Re: [PATCH v6 1/1] MIPS: Fix idle VS timer enqueue
From: Marco Crivellari
Date: Wed Mar 26 2025 - 05:46:41 EST
I'm mostly thinking about future changes in this part of the code.
But if it is ok what we have now, and future changes are not a
problem, let's keep this version.
Would this be ok with you @Maciej?
If so, the region is now 40 bytes. This is what I did yesterday:
@@ -110,6 +110,7 @@ LEAF(__r4k_wait)
.set noreorder
/* Start of idle interrupt region. */
MFC0 t0, CP0_STATUS
+ nop
/* Enable interrupt. */
ori t0, 0x1f
xori t0, 0x1e
@@ -128,7 +129,11 @@ LEAF(__r4k_wait)
*/
wait
/* End of idle interrupt region. */
-1:
+__r4k_wait_exit:
+ /* Check idle interrupt region size. */
+ .if ((__r4k_wait_exit - __r4k_wait) != 40)
+ .error "Idle interrupt region size mismatch: expected 40 bytes."
+ .endif
jr ra
nop
.set pop
@@ -139,10 +144,10 @@ LEAF(__r4k_wait)
.set push
.set noat
MFC0 k0, CP0_EPC
- PTR_LA k1, 1b
- /* 36 byte idle interrupt region. */
+ PTR_LA k1, __r4k_wait_exit
+ /* 40 byte idle interrupt region. */
ori k0, 0x1f
- PTR_ADDIU k0, 5
+ PTR_ADDIU k0, 9
bne k0, k1, \handler
MTC0 k0, CP0_EPC
.set pop
Under QEMU is working, but I'm not so sure the latest part is correct.
Thanks!
On Wed, Mar 26, 2025 at 2:20 AM Huacai Chen <chenhuacai@xxxxxxxxxx> wrote:
>
> On Tue, Mar 25, 2025 at 10:09 PM Marco Crivellari
> <marco.crivellari@xxxxxxxx> wrote:
> >
> > Hi Maciej,
> >
> > Thanks a lot for all the information.
> >
> > > Unlike `__r4k_wait' that code is not in a `.set noreorder' region and
> > > the assembler will therefore resolve the hazard by inserting a NOP where
> > > required by the architecture level requested (with `-march=...', etc.).

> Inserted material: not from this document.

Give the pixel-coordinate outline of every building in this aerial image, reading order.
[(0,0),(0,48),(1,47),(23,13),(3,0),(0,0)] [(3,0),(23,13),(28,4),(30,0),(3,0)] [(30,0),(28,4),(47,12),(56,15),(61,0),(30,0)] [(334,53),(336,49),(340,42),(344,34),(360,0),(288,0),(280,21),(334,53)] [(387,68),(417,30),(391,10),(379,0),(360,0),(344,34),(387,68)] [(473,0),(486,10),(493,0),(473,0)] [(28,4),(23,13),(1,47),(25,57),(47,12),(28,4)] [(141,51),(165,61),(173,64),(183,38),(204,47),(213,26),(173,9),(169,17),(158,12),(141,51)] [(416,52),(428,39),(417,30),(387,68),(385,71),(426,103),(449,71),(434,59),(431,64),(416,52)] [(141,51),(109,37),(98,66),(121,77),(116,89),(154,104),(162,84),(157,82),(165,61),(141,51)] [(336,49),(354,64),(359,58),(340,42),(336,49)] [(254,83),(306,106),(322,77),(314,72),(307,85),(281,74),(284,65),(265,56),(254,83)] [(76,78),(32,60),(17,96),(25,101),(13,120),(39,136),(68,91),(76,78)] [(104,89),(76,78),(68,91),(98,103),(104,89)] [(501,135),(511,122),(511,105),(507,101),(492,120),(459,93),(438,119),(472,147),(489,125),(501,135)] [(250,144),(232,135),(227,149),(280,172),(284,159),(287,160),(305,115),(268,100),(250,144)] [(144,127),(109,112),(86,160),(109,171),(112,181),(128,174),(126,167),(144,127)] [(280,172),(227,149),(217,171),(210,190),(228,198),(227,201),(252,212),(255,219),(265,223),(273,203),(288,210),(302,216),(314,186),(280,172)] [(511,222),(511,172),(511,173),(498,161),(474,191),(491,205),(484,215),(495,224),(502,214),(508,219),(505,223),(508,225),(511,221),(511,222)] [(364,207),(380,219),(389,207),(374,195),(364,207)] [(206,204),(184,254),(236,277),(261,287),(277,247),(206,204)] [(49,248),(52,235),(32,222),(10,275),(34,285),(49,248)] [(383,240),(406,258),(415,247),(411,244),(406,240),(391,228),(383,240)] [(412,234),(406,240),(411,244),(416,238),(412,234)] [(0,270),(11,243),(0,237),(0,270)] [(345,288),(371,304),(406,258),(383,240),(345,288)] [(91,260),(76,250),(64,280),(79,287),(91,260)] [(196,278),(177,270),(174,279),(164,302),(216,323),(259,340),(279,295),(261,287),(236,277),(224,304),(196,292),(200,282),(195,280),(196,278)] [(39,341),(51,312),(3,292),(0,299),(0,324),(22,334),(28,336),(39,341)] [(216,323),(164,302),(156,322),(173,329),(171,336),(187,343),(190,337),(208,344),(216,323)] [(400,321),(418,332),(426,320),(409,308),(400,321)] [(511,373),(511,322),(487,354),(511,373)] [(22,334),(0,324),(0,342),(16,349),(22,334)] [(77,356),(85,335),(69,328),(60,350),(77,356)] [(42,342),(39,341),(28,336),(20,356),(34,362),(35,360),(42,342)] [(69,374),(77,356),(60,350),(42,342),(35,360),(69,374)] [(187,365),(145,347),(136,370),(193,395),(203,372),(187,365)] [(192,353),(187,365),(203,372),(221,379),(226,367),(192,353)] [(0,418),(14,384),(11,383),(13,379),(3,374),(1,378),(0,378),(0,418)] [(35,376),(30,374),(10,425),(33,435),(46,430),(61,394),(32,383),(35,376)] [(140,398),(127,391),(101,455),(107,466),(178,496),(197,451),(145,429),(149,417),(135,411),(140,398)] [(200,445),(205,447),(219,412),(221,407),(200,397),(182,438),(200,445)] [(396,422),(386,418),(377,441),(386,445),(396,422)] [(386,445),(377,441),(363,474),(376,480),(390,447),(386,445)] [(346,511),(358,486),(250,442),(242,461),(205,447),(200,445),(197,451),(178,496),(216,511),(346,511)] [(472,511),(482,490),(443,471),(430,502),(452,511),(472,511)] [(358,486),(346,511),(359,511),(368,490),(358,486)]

> > > Try compiling that function for a MIPS III configuration such as
> > > decstation_r4k_defconfig or just by hand with `-march=mips3' and see
> > > what machine code is produced.
> >
> > I tried with the configuration you suggested, and indeed I can see a NOP.
> >
> > > Whatever manual you quote it refers to MIPS Release 2, which is only
> > > dated 2003
> >
> > About the MIPS manual, anyhow, it is "MIPS32 M4 Processor Core" (year 2008).
> > Maybe I've also picked the wrong manual.
> >
> > I've also found the manual you mentioned online, thanks.
> >
> > > Best is to avoid using a `.set noreorder' region in the first place.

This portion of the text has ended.